Internacional

Batalha de PepsiCo: uma jornada de luta exemplar contra a repressão e as demissões

Depois de uma forte resistência que durou várias horas, os trabalhadores confirmam que a luta segue. Crônica de uma jornada de luta exemplar que já é emblemática na luta contra as demissões.

quinta-feira 13 de julho| Edição do dia

Após uma longa noite, um enorme destacamento das forças de segurança, a polícia de Buenos Aires e a Gendarmería, reprimiu duramente os trabalhadores da PepsiCo e as organizações solidárias que os acompanhavam.

A resistência dos trabalhadores contra a repressão foi exemplar e contra o despejo ilegal do macrismo a favor da multinacional norteamericano. A operação que começou de madrugada, terminou recentemente as 10h. A forte repressão policial, que incluiu balas de borracha, gases e cassetetes, não conseguiu ameaçar os trabalhadores que resistiram ao avanço das forças repressivas e depois vinda dos tetos.

O apoio popular aos operários é enorme. Junto às organizações solidárias, os vizinhos lhes deram todo seu apoio refugiando em suas casas aqueles que enfrentavam as forças de segurança. Milhões viram pela televisão, com enorme simpatia, os operários e operárias da PepsiCo que já são um enorme exemplo de luta contra as demissões e o ajuste.

"Que vergonha você dá, Vidal. Reprime às operárias que estão defendendo seu direito ao pão” foi um dos cantos que se escutaram na resistência contra uma fábrica na qual a maioria são mulheres que sustentam seus lares. Eugenia Vidal é governadora da Província de Buenos Aires, ligada a Macri.

Após as 10 da manhã, os trabalhadores que se encontravam no terraço da planta se viram obrigados a subir frente ao ataque policial, decidiram baixar de vez quando se garantiu, por meio da presença de deputados, figuras de organismos de direitos humanos e figuras como Nicolás del Caño, Myriam Bregman e Christian Castillo (FIT) e Luis Zamora (AyL), que não seriam presos. A intimidação aos trabalhadores incluiu a ruptura de um cano de gás para colocá-los em perigo.

Na saída os operários falaram às mídias e àqueles que os apoiavam, dando emocionadas palavras de resistência, ódio ao governo, aos patrões e à burocracia sindical. Camilo Mones, delegado dos trabalhadores, afirmou emotivamente que “lutamos até o afinal e vamos continuar”. A fábrica foi desocupada, mas o plano de luta continua em defesa dos postos de trabalho.

Também se escutaram durante a resistência cantos de exigência de paralisação geral da CGT, que enquanto dezenas de milhares sofrem demissões e deteriorações salariais, se encontra em trégua com o governo. Indignante é o caso de Rodolfo Daer, dirigente do sindicato da alimentação que traiu a luta, seguindo sua tradição da década menemista.

Assim como o mostrou o Esquerda Diário, o destacamento para a repressão foi brutal. Cerca de 500 policiais e centenas de efetivos da polícia de Buenos Aires foram os que levaram adiante a desocupação.

A Gendarmería chegou à zona por volta das 4 da manhã. A força que responde à María Eugenia Vidal, chegou as 7h30. Na repressão utilizaram cacetetes, gases e balas de borracha. Até o momento são informados 8 detidos.

Diferentes meios de comunicação expressaram a repressão e a resistência operária:

América:

Televisão pública:

Junto aos operários da PepsiCo, resistiram centenas de estudantes, operárias e operários de outras fábricas do sindicato da alimentação e de outros sindicatos. Ali estiveram também militantes de organismos de direitos humanos e a esquerda, que se juntaram desde o anoitecer da quarta-feira nos arredores da entrada da fábrica.

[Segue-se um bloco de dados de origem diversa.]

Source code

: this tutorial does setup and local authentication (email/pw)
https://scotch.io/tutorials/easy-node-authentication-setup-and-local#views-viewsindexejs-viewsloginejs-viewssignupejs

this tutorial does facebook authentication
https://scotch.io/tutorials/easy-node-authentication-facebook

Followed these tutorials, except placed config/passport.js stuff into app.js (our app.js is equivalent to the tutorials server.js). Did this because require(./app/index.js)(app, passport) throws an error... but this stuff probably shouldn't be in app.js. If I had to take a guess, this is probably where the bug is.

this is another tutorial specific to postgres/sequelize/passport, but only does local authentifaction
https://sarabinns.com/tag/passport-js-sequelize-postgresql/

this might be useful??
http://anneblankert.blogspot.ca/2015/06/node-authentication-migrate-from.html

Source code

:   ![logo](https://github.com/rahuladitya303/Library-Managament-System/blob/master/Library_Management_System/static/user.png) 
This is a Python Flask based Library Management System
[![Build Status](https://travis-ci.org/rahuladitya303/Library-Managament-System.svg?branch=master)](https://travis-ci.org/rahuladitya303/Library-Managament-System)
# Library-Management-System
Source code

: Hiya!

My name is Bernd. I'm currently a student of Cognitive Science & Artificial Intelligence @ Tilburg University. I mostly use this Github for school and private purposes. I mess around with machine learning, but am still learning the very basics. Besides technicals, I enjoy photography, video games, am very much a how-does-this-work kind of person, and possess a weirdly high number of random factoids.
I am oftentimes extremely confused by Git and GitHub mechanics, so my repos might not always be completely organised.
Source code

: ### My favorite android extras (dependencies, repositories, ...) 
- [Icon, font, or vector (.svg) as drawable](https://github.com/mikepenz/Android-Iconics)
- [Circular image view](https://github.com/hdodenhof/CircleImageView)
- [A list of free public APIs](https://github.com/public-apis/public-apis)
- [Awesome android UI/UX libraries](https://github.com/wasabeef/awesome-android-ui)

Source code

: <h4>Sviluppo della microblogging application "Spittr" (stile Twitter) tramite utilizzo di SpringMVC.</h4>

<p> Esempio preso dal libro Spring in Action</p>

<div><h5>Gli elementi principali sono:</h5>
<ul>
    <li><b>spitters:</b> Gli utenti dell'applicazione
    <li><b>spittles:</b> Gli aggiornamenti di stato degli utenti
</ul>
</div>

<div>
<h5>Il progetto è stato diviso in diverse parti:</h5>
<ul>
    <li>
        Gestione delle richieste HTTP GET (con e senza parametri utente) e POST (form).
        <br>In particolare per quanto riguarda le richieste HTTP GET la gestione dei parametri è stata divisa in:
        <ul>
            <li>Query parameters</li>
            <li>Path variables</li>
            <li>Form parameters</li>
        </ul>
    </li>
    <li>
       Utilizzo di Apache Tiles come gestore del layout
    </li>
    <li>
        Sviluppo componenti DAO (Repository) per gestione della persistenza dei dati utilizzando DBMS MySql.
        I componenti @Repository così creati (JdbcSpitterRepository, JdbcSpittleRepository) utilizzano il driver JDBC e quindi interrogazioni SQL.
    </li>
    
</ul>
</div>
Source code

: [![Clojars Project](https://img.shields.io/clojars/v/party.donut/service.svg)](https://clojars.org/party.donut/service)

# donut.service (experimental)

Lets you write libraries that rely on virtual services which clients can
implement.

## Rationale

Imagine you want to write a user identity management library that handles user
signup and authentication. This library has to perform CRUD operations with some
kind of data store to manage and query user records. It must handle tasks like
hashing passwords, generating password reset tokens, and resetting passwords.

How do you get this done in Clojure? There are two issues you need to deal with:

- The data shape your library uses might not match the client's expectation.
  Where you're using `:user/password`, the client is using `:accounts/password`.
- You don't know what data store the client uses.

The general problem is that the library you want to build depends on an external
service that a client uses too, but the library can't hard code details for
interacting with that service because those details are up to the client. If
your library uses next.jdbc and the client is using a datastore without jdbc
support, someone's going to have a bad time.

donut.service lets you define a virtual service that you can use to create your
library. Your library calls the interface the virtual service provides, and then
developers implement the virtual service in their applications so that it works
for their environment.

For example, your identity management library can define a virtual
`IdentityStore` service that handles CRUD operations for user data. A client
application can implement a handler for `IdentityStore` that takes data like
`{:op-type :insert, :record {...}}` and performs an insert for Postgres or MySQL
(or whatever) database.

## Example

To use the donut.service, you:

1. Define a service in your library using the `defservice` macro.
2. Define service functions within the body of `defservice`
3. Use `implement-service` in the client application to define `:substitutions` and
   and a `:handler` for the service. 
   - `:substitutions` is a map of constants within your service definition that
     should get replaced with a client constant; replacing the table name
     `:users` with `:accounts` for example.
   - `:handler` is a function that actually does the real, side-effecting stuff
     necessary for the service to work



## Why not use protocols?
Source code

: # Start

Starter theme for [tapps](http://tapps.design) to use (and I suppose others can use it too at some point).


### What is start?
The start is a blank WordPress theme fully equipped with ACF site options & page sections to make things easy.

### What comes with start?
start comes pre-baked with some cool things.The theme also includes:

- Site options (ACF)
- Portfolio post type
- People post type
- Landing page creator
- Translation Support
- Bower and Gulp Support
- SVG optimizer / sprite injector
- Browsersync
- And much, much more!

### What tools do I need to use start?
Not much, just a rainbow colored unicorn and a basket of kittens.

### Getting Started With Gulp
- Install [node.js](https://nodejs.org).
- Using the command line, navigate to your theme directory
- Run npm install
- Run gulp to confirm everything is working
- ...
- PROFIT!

Ali aconteceram momentos de encontro entre aqueles que resistem dentro da planta e aqueles que fazem a resistência de fora. Cantos e diversas demonstrações de solidariedade tingiram a paisagem de Florida com um tom combativo e classista.

Como sinalizamos, um fato de importância foi o enorme apoio que os trabalhadores receberam por parte dos vizinhos. Na madrugada se pôde ver um panelaço em apoio aos trabalhadores.

A repressão foi funcional à ação ilegal da empresa, que cometeu um lock out patronal sem precedentes e também pela cumplicidade ativa da Justiça e do Governo.

Operários e operárias esperando na fábrica

As demissões, como veio sendo informado por este e outros meios, são completamente ilegais. A empresa não pode alegar nenhuma crise real.

Junto às operárias e operários da PepsiCo se encontram presentes María Victoria Moyano e Alejandrina Barry, ambas filhas de desaparecidos (Moyano ademais neta reconhecida pelas Avós da Plaza de Mayo). Ademais está presente a deputada da Frente de Izquierda Nathalia González Seligra e o deputado portenho Patricio del Corro.